Tuesday, November 30, 2010

Sunday, November 21, 2010

Water vs Air

Lyrically, it must make sense. But what attracts one the most are the tones, the bass, the voice. But most importantly, the lyrics that relate to the listener. It connects oneself into a world.

Musical Revelations.

Watched some Korean drama. Initially, it seemed very cliché. It involved bombastic romantic scenes where boy meets girl. Boy loves girl. Girl loves boy. Blah blah blah. I don’t know why many still fall for the same old story. Geez.

But, at the end of the episode, it showcased a scene where boy sings girl to sleep over a phone. It was adorable. Even in my aspects.

Sometimes, I wonder when I could do that. Or even walk her home on rainy days. Or have long phone calls and talk about all things under the sun. Or just burn time sitting at a park whilst falling asleep beside each other. It kinda reminded me all the small things that made me smile for her.

All the small things. They matter. But things that matter to me didn't matter to you.


I did many bad things. But those don’t qualify me as an evil person. It did set me off course and I will have to get back on it. First up, I will be preparing myself for an Overseas Immersion Trip to China. While doing that, I will develop the right mind set for California Challenge.

Sounds not a lot. But add in the Club’s transition phase and under-developed plans. It’s like building a building without a solid blueprint. I need that blueprint.

But there’s only one architect. Damn.

As they put it, if being lighter than air won’t cut it, be like water.
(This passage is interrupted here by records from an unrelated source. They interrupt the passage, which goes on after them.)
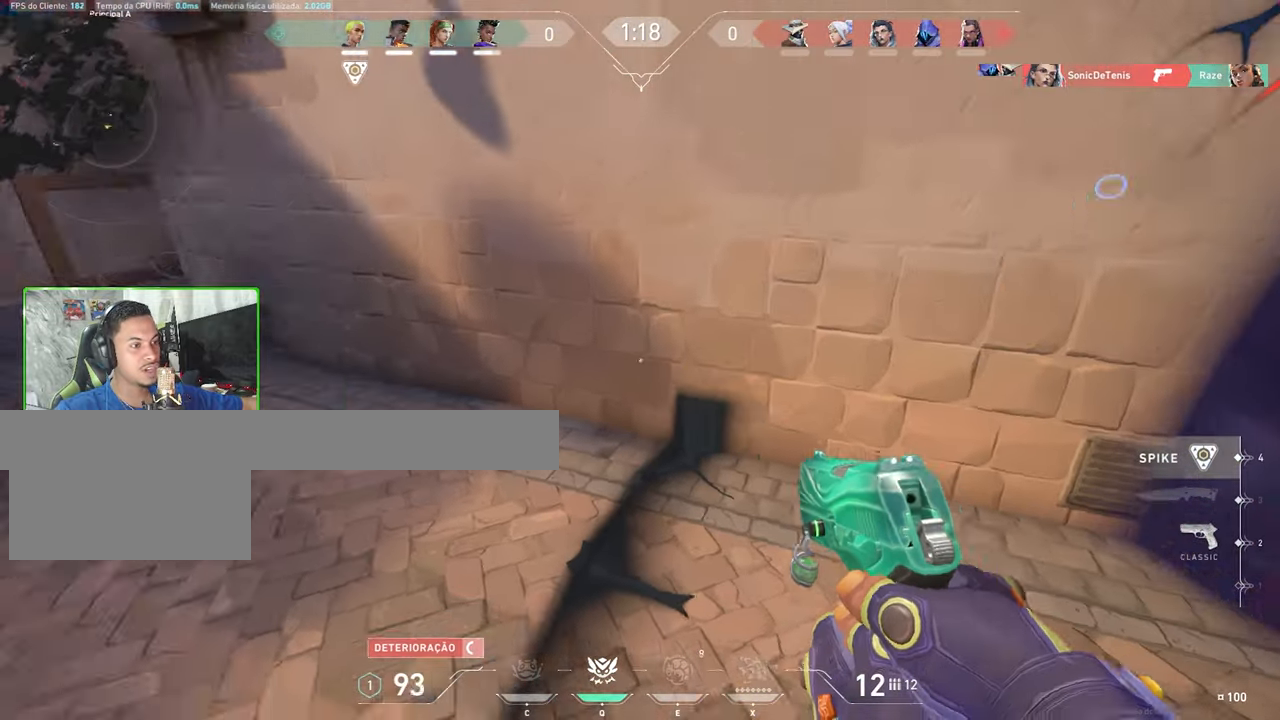
{"keys": ["w"], "mouse": [], "mouse_move": "still", "events": [[17, "space", "up"], [250, "w", "down"], [400, "a", "up"]]}
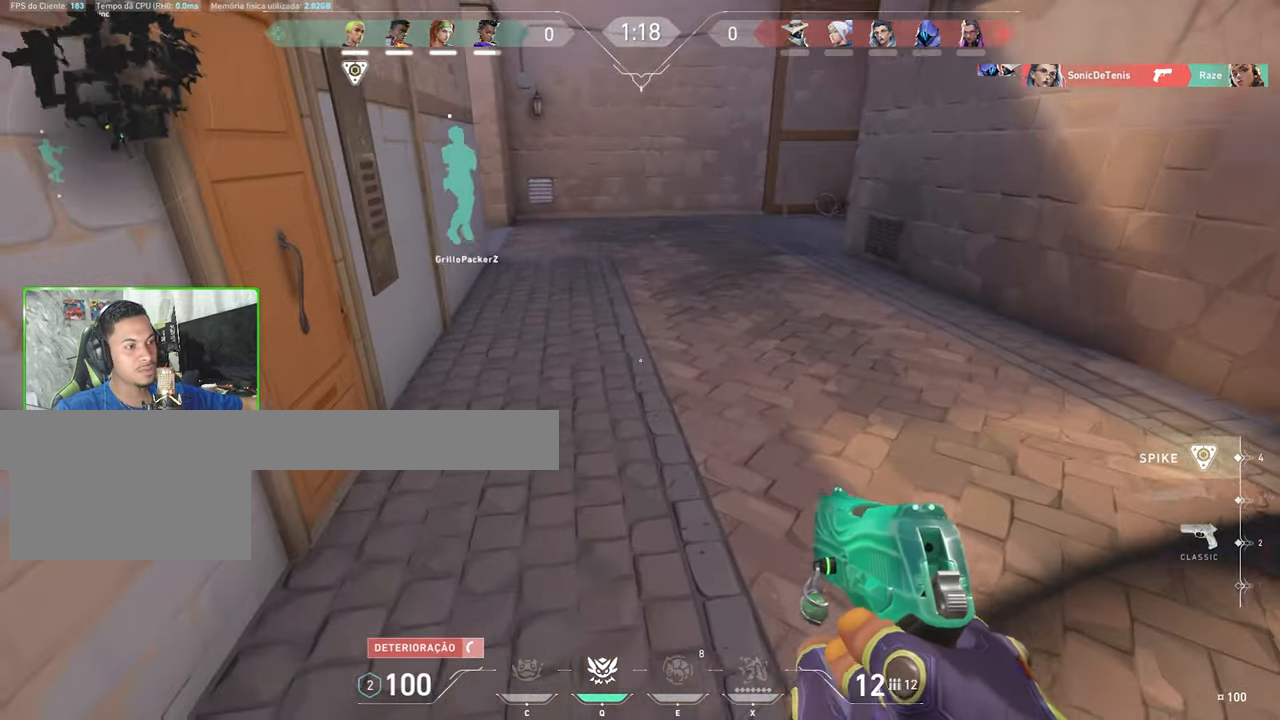
{"keys": ["a", "space", "w"], "mouse": [], "mouse_move": "still", "events": [[317, "a", "down"], [417, "space", "down"], [450, "space", "up"], [500, "space", "down"]]}
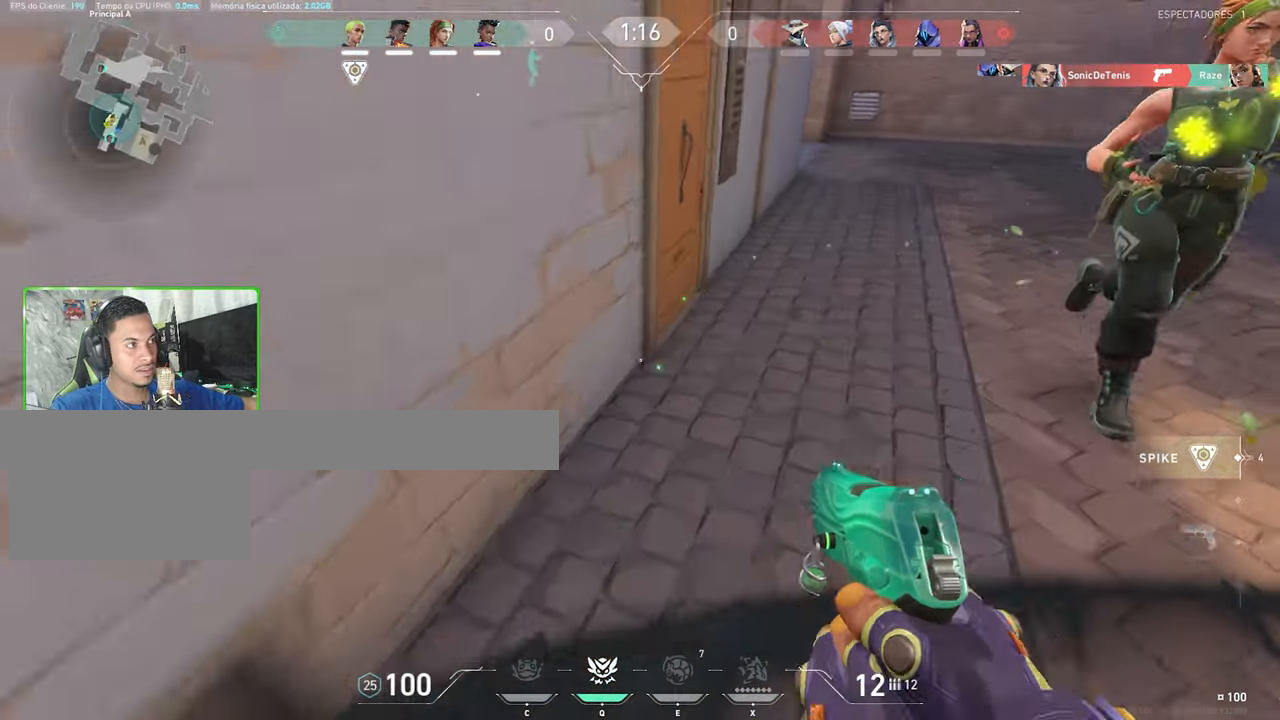
{"keys": ["a", "w"], "mouse": [], "mouse_move": "still", "events": [[200, "space", "up"]]}
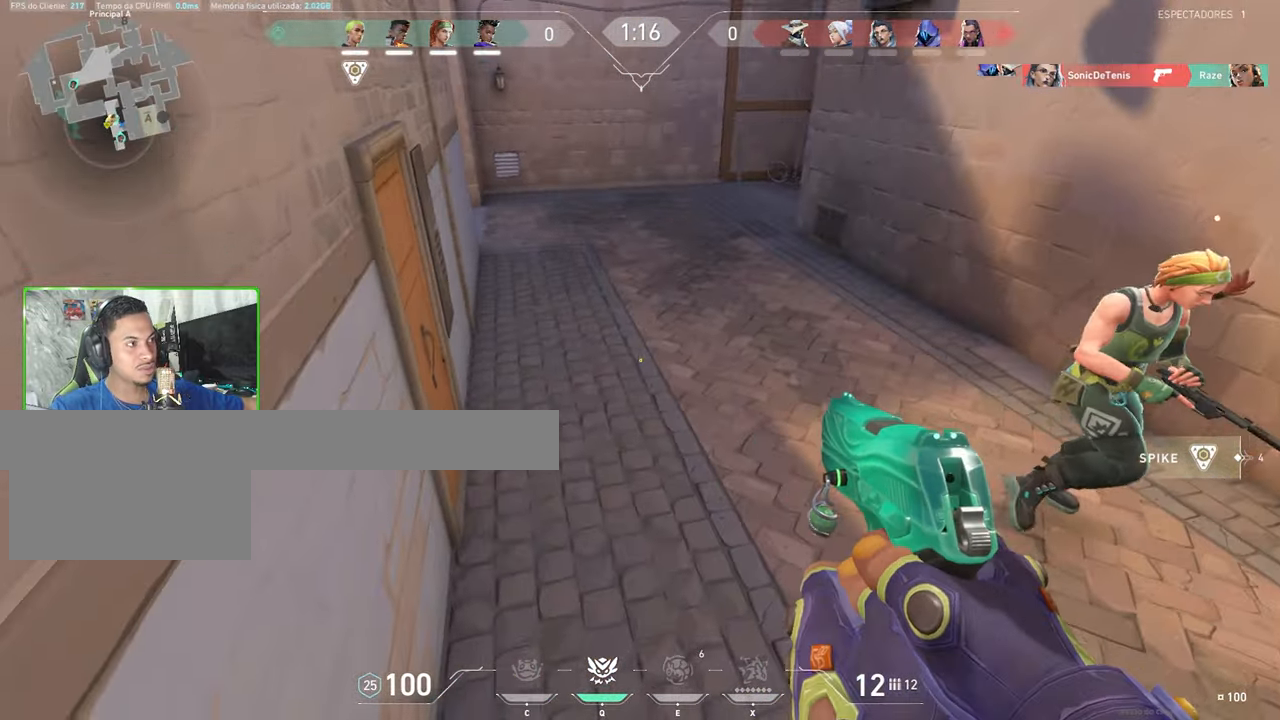
{"keys": ["a"], "mouse": [], "events": [[83, "space", "down"], [250, "space", "up"], [433, "w", "up"]]}
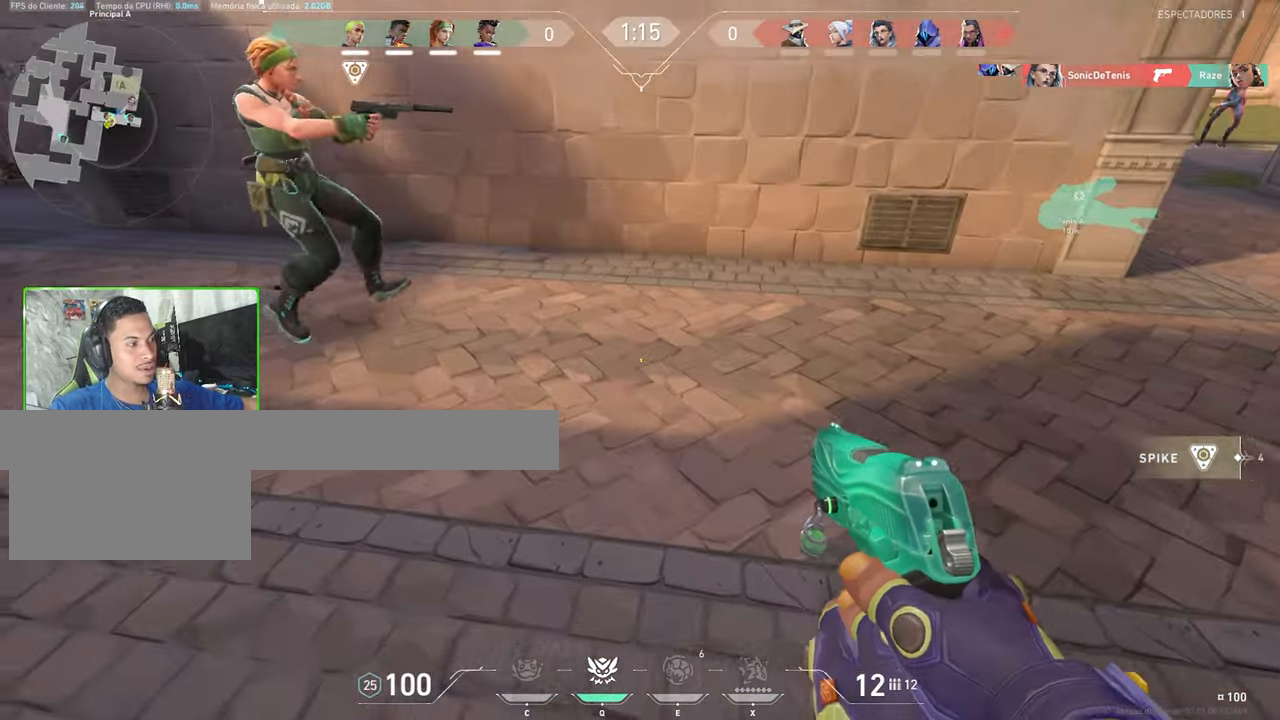
{"keys": ["d", "w"], "mouse": [], "mouse_move": "still"}
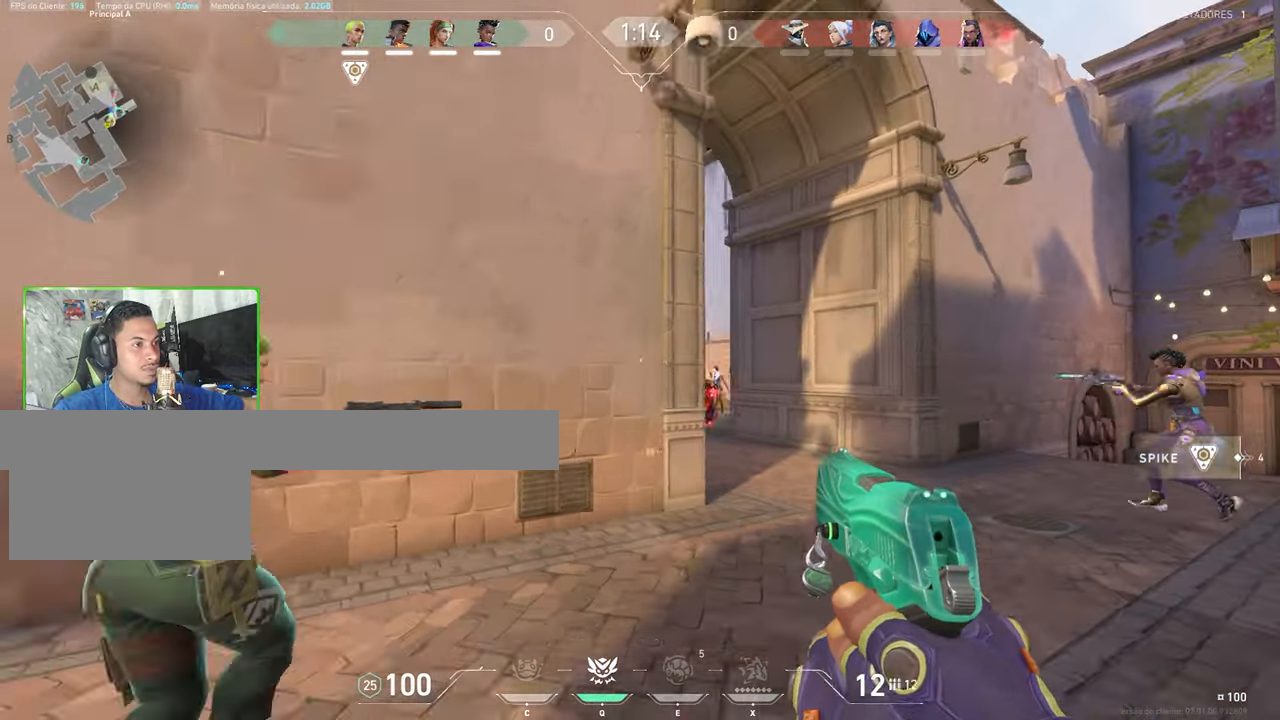
{"keys": ["a"], "mouse": [], "mouse_move": "down", "events": [[100, "shift", "down"], [233, "d", "up"], [267, "a", "down"], [267, "w", "up"], [317, "shift", "up"], [367, "mouse_left", "down"], [467, "mouse_left", "up"]]}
Bruce Lee got my back alright!

Wednesday, November 10, 2010

Fake Plastic Hearts

She and I rarely talk. Or rather, we don’t talk anymore. Say 4 weeks strong? Yeah something like that.

Totally missing the feeling nowadays. I’m acting without thought. I’m thinking without cause. I’m beating without a heart. I can’t feel my heart let alone her heartbeat.

I don’t think I like to talk anymore since my words don’t even make sense. But if I do talk, bet it’ll make sense. After all, no one will care to hear my undirected words.

I can’t feel my heartbeat.             

Monday, November 01, 2010

Gameface.

I don’t exactly talk to her anymore. And a lot of made up conversations have I played in my head, questioning the very morality of this decision. I don’t know man, I just can’t get my own vibe back. She’s there. And there she stands. If I walk up to her, with my palms awaiting hers and if she doesn’t want to, she doesn’t want to. That’s all I can say.

So you’re giving up? They say, experience is the other name of mistakes. And that is true. I have a friend that follows by this defined path of Experiential Learning. Which in today’s context, not at all wrong. But when will enough be enough? If what you experience is not learnt, what position do you have to call it learning? But it doesn’t stop there. And what if we take advantage to an extent that we reject old ideals because we can. Old ideals that resemble in the form of our seniors who are experienced and wise. And to even say that they have never been in these exact situations is just unheard of. It’s like saying that our fathers and mothers are unfit to be what they are because before giving birth to us, they have never been fathers and mothers before. That’s where grandpa and grandma comes in right? 

Plain disgusting.

So am I giving up? No. I have to sit down and think through. Thus, single and unavailable. Whoever thought that there are no stupid questions but stupid answers obviously forgot that there still in existence the sort of entity that still leads to stupid questions. It’s the stupid things we think about. So you can say that for the past months, I’m nothing but trouble to her.

What now? Good question. Maybe finally put on my mask of Gameface. Maybe forever. Because until I realise her importance in my life will I start to understand. For now, I’m just plain useless.

You know Bob Marley? Yeah, he had this belief that Man should be in ‘one piece’. So when he had this cancer that requires him to amputate his leg, he said NO! So when it comes to seat belts, he also said NO because he said that by wearing one, it makes one believe they will be involved in crash and in evidently await for his death. He doesn’t want to predict his death. He wants to be in ‘one piece’. He wants to accept life as it was given, nothing more, nothing less.

This, I call the Seatbelt Story. If you truly would mind, relate to the rejection of help. Some would refer accepting help as a form of anticipating your failure and demise. I used to think that way. But rather, I now think that accepting help is my way of accepting that I suck at that and I’ve zero experience in this. I mean, that is the basis of requesting help in the first place. Because you don’t know what to do or you’ve done much harm than good or you just are so lost.

Oh for Bob Marley, in the end, his cause of death was related to his un-amputated leg.

I can’t ask for help too much. But just sit beside me sometimes and that’s all I need. And maybe a hug or two or a pat on the back.